A decision problem asks a yes/no question about an instance (e.g., “Is there a path from A to B?”). An optimization problem asks you to find the best solution among many (e.g., “What is the shortest path from A to B?”). In AP terms: both are “problems” (EK AAP-4.A.1), but decision problems return a boolean (EK AAP-4.A.2) while optimization problems return a best value or choice. Efficiency matters for both: some instances can be solved in polynomial (reasonable) time, others may require exponential/factorial time and be impractical (EK AAP-4.A.7, AAP-4.A.8). When exact optimization is impractical, you use heuristics or approximations that give good but not guaranteed-optimal answers (EK AAP-4.A.9).
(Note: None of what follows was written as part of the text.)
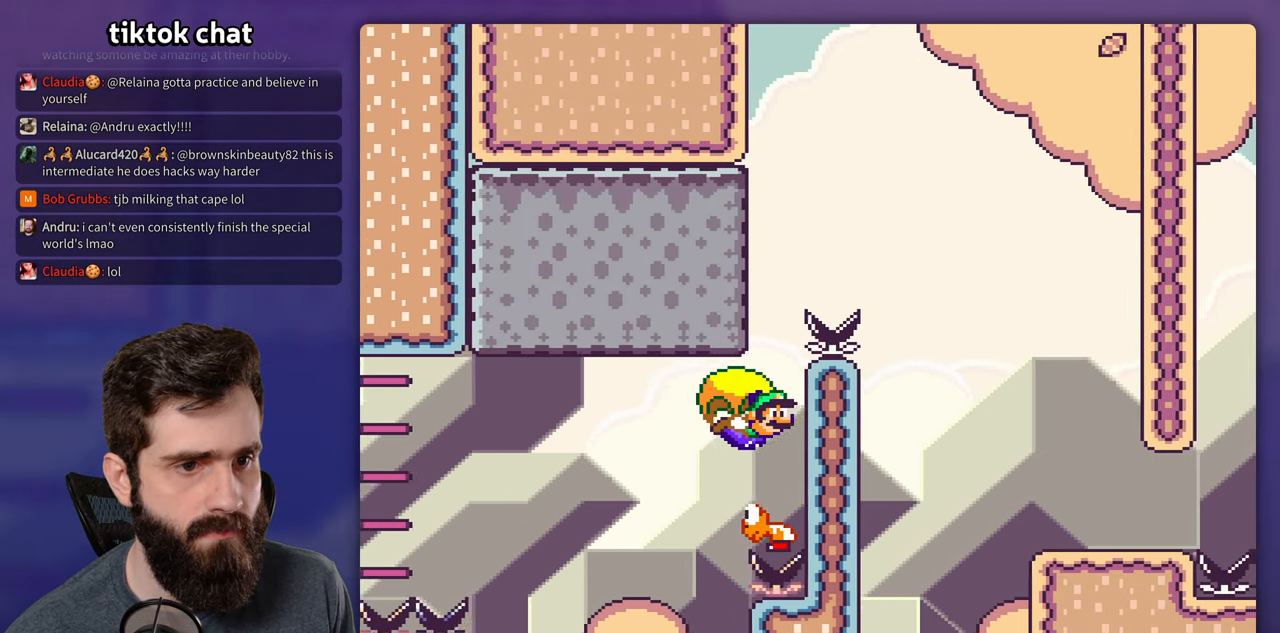
{"dt_ms": 500, "buttons": ["B", "Y"], "events": []}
For more examples and quick review, check the Topic 3.17 study guide (https://library.fiveable.me/ap-computer-science-principles/unit-3/algorithmic-efficiency/study-guide/jGSWIqW49BtrQ8dqCWFd) and practice problems (https://library.fiveable.me/practice/ap-computer-science-principles).
How do I count the number of operations in my code to check efficiency?
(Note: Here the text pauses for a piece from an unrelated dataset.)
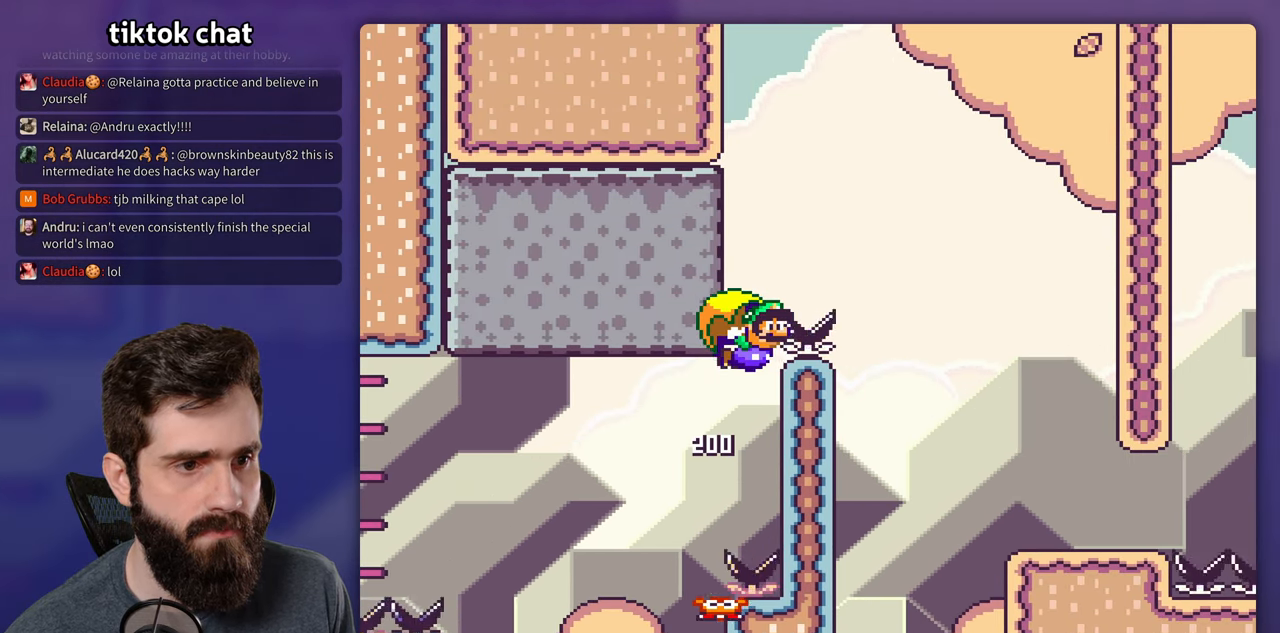
{"dt_ms": 500, "buttons": ["B", "Y"], "events": [[434, "DPAD_RIGHT", "down"], [500, "DPAD_RIGHT", "up"]]}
Counting operations (informally) is how you estimate an algorithm’s efficiency for AP CSP. Do this: - Identify the input size n (e.g., length of a list). EK AAP-4.A.1 and AAP-4.A.3 focus on input size and resources. - Count how many times each statement or block runs (EK AAP-4.A.5). Single statements = constant time. A loop that runs n times → body runs n times. A nested loop of two loops each to n → ~n·n = n^2 times. Conditionals: count the statements executed on each branch, but use the worst- or typical-case you care about. - Add counts for sequential steps. Multiply for nested repetition. Ignore fixed constants when comparing growth (you’re comparing polynomial vs exponential behavior per EK AAP-4.A.7). - If the count grows exponentially or factorially, note it’s likely “unreasonable” and consider heuristics or approximations (EK AAP-4.A.7–4.A.9). For practice and more examples, check the Topic 3.17 study guide (https://library.fiveable.me/ap-computer-science-principles/unit-3/algorithmic-efficiency/study-guide/jGSWIqW49BtrQ8dqCWFd) and try problems at (https://library.fiveable.me/practice/ap-computer-science-principles).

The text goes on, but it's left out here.